■ **EXERCISE**:
Write down every entry below once more, exactly.

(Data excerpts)
+ + + +
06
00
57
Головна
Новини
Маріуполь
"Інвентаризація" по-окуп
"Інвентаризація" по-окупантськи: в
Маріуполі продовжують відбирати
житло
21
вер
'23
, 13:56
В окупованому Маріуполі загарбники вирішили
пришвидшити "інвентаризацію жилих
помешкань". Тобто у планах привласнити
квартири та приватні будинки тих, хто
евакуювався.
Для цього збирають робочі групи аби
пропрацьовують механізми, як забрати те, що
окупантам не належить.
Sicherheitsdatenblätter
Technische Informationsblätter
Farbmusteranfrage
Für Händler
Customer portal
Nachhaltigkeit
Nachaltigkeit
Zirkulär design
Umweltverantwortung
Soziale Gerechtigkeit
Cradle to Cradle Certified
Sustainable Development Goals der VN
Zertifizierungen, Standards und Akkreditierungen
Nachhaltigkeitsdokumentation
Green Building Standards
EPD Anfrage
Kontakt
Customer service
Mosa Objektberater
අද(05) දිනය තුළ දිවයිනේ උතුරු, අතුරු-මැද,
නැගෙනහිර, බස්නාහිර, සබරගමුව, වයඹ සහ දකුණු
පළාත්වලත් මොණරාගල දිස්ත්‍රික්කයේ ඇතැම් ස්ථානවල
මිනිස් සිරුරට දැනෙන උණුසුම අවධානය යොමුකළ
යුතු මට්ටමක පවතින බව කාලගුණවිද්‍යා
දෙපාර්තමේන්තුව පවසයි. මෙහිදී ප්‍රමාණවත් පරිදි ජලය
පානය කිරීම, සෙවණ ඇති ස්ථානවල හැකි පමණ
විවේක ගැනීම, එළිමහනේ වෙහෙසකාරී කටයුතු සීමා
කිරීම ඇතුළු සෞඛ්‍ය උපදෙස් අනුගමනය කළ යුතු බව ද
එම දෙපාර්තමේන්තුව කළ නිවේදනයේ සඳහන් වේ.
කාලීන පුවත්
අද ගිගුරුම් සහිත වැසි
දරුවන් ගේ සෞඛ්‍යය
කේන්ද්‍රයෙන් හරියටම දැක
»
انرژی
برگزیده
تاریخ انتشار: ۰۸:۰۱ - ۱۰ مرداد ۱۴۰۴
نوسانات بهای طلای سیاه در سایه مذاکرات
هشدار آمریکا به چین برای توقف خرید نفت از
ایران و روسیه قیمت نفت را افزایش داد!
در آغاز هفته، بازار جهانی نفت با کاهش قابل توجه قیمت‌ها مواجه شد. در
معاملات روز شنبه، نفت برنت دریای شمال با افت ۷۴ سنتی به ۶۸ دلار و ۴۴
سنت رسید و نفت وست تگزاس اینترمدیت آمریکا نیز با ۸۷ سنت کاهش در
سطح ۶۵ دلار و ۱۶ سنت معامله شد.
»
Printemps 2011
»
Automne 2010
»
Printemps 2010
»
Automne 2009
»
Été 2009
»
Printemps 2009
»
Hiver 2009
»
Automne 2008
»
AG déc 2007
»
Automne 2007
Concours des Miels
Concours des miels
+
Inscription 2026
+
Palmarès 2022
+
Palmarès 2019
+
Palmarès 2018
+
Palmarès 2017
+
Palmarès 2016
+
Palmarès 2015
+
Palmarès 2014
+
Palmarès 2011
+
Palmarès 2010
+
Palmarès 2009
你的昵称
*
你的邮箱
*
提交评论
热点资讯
+ + + +
■ **OUTPUT**:
06
00
57
Головна
Новини
Маріуполь
"Інвентаризація" по-окуп
"Інвентаризація" по-окупантськи: в
Маріуполі продовжують відбирати
житло
21
вер
'23
, 13:56
В окупованому Маріуполі загарбники вирішили
пришвидшити "інвентаризацію жилих
помешкань". Тобто у планах привласнити
квартири та приватні будинки тих, хто
евакуювався.
Для цього збирають робочі групи аби
пропрацьовують механізми, як забрати те, що
окупантам не належить.
Sicherheitsdatenblätter
Technische Informationsblätter
Farbmusteranfrage
Für Händler
Customer portal
Nachhaltigkeit
Nachaltigkeit
Zirkulär design
Umweltverantwortung
Soziale Gerechtigkeit
Cradle to Cradle Certified
Sustainable Development Goals der VN
Zertifizierungen, Standards und Akkreditierungen
Nachhaltigkeitsdokumentation
Green Building Standards
EPD Anfrage
Kontakt
Customer service
Mosa Objektberater
අද(05) දිනය තුළ දිවයිනේ උතුරු, අතුරු-මැද,
නැගෙනහිර, බස්නාහිර, සබරගමුව, වයඹ සහ දකුණු
පළාත්වලත් මොණරාගල දිස්ත්‍රික්කයේ ඇතැම් ස්ථානවල
මිනිස් සිරුරට දැනෙන උණුසුම අවධානය යොමුකළ
යුතු මට්ටමක පවතින බව කාලගුණවිද්‍යා
දෙපාර්තමේන්තුව පවසයි. මෙහිදී ප්‍රමාණවත් පරිදි ජලය
පානය කිරීම, සෙවණ ඇති ස්ථානවල හැකි පමණ
විවේක ගැනීම, එළිමහනේ වෙහෙසකාරී කටයුතු සීමා
කිරීම ඇතුළු සෞඛ්‍ය උපදෙස් අනුගමනය කළ යුතු බව ද
එම දෙපාර්තමේන්තුව කළ නිවේදනයේ සඳහන් වේ.
කාලීන පුවත්
අද ගිගුරුම් සහිත වැසි
දරුවන් ගේ සෞඛ්‍යය
කේන්ද්‍රයෙන් හරියටම දැක
»
انرژی
برگزیده
تاریخ انتشار: ۰۸:۰۱ - ۱۰ مرداد ۱۴۰۴
نوسانات بهای طلای سیاه در سایه مذاکرات
هشدار آمریکا به چین برای توقف خرید نفت از
ایران و روسیه قیمت نفت را افزایش داد!
در آغاز هفته، بازار جهانی نفت با کاهش قابل توجه قیمت‌ها مواجه شد. در
معاملات روز شنبه، نفت برنت دریای شمال با افت ۷۴ سنتی به ۶۸ دلار و ۴۴
سنت رسید و نفت وست تگزاس اینترمدیت آمریکا نیز با ۸۷ سنت کاهش در
سطح ۶۵ دلار و ۱۶ سنت معامله شد.
»
Printemps 2011
»
Automne 2010
»
Printemps 2010
»
Automne 2009
»
Été 2009
»
Printemps 2009
»
Hiver 2009
»
Automne 2008
»
AG déc 2007
»
Automne 2007
Concours des Miels
Concours des miels
+
Inscription 2026
+
Palmarès 2022
+
Palmarès 2019
+
Palmarès 2018
+
Palmarès 2017
+
Palmarès 2016
+
Palmarès 2015
+
Palmarès 2014
+
Palmarès 2011
+
Palmarès 2010
+
Palmarès 2009
你的昵称
*
你的邮箱
*
提交评论
热点资讯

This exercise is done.